## Dataset extract
[Start of section]

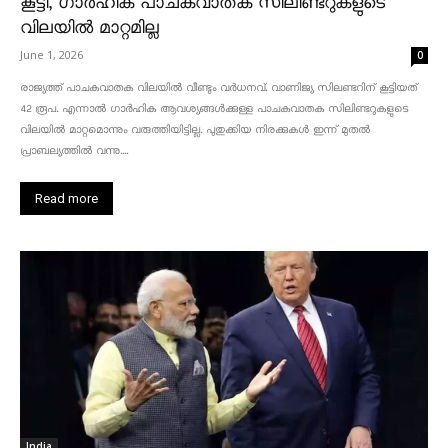
കൂട്ടി, ഗാർഹിക പാചകവാതക സിലിണ്ടറുകളുടെ
വിലയിൽ മാറ്റമില്ല
June 1, 2026
0
രാജ്യത്ത് പാചകവാതക വിലയിൽ വീണ്ടും വർധനവ്. വാണിജ്യ സിലണ്ടറിന് കൂട്ടിയത്
42 രൂപ. എന്നാൽ ഗാർഹിക ആവശ്യങ്ങൾക്കുള്ള പാചകവാതക സിലിണ്ടറുകളുടെ
വിലയിൽ മാറ്റമൊന്നും വരുത്തിയിട്ടില്ല. പുതുക്കിയ നിരക്കുകൾ ഇന്ന് മുതൽ
പ്രാബല്യത്തിൽ വന്നു....
Read more
India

[End of section]

## Aim of the task
Retype all of the lines above word for word, without the pictures.

## Problem solution
കൂട്ടി, ഗാർഹിക പാചകവാതക സിലിണ്ടറുകളുടെ
വിലയിൽ മാറ്റമില്ല
June 1, 2026
0
രാജ്യത്ത് പാചകവാതക വിലയിൽ വീണ്ടും വർധനവ്. വാണിജ്യ സിലണ്ടറിന് കൂട്ടിയത്
42 രൂപ. എന്നാൽ ഗാർഹിക ആവശ്യങ്ങൾക്കുള്ള പാചകവാതക സിലിണ്ടറുകളുടെ
വിലയിൽ മാറ്റമൊന്നും വരുത്തിയിട്ടില്ല. പുതുക്കിയ നിരക്കുകൾ ഇന്ന് മുതൽ
പ്രാബല്യത്തിൽ വന്നു....
Read more
India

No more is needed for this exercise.